After being released by Bremen at the end of the 2016/17 campaign, Pizzaro was adamant that he had one more season in him. Many doubted that he would play in the German first tier again, but at the end of September, bottom of the table Köln took a punt on the thirty-nine-year-old.

“I always said I wanted to play for one more year, and if that comes this year, then so be it. I say that now, but who knows what’ll happen when this season is over (laughs). We’ll see how the campaign pans out and how I feel.”

If Effzeh’s worst fears are realised and they find themselves relegated come May, you must think this will edge Pizzaro towards a terminal retirement. The cogs really seem to be slowing down. His game time this season has been blighted by a thigh injury. Pizzaro has only made two starts and a further six as a substitute, only once playing the full 90-minutes.

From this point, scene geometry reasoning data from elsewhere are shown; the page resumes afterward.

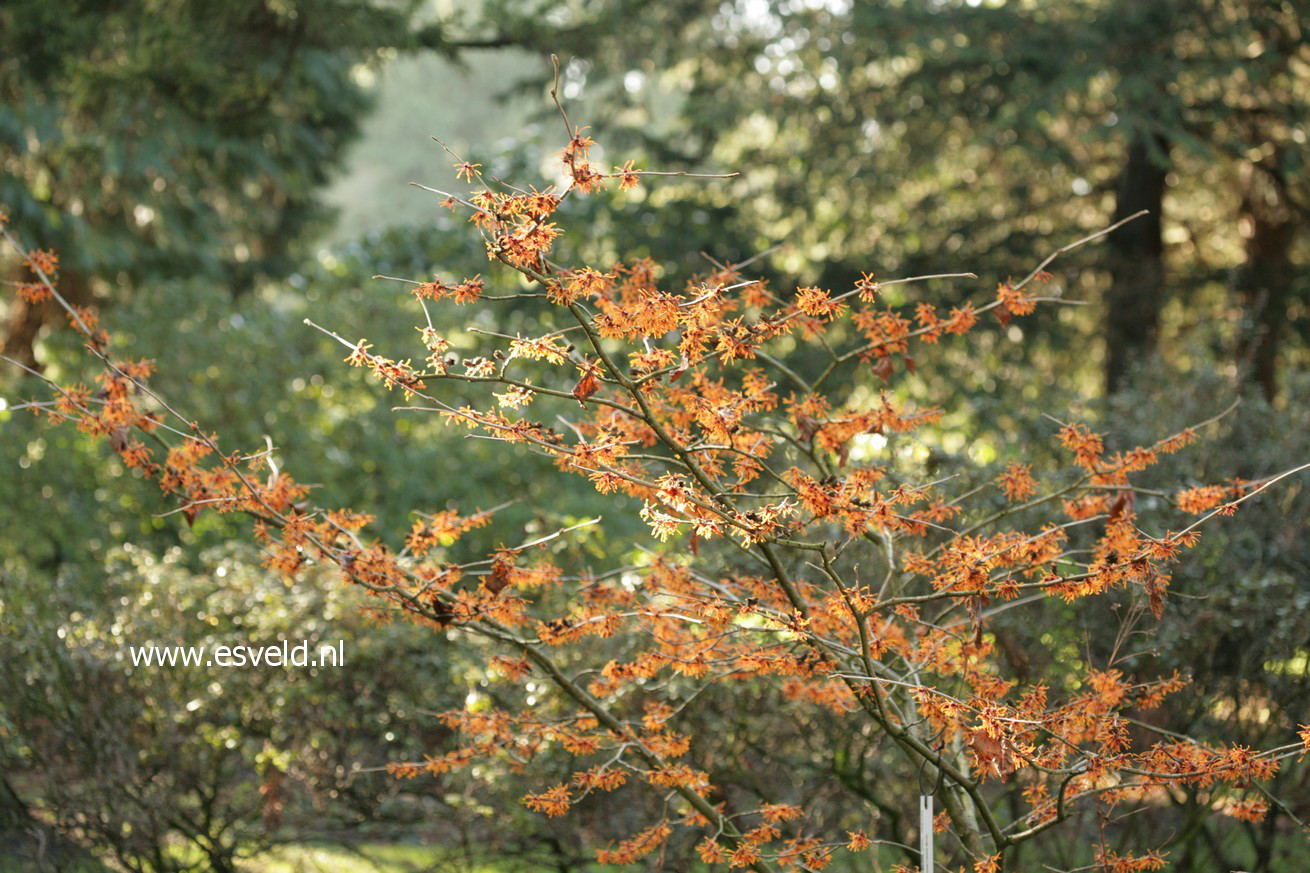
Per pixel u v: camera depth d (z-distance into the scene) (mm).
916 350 11773
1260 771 3178
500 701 4758
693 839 4754
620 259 11727
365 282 10422
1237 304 9570
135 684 4797
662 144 13562
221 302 9602
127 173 12641
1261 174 12641
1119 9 10977
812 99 12680
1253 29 11289
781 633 3477
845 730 4781
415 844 5223
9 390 9672
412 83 27125
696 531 3137
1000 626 4766
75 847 4891
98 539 8711
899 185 13312
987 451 6488
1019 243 12469
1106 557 3172
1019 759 3174
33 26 10102
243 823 5059
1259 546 5418
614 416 3510
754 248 12961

He’s a long time departed from the fresh-faced Peruvian teenager who started his first of three spells at Werder Bremen in August 1999. Pizzaro went onto become Bremen’s all-time leading goal scorer, domestically notching up 104 goals in 206 games for Die Grün-Weißen (take a moment to appreciate that insane ratio). During his two stints in Bavaria (2001-2007 & 2012-2015), Pizzaro landed, among others, six Bundesliga titles, five Pokals and a Champions League winners medal. Even after a woeful excursion to Chelsea in 2007/08, Pizzaro returned to the Bundesliga the following season and hit the ground running, scoring seventeen goals for Bremen.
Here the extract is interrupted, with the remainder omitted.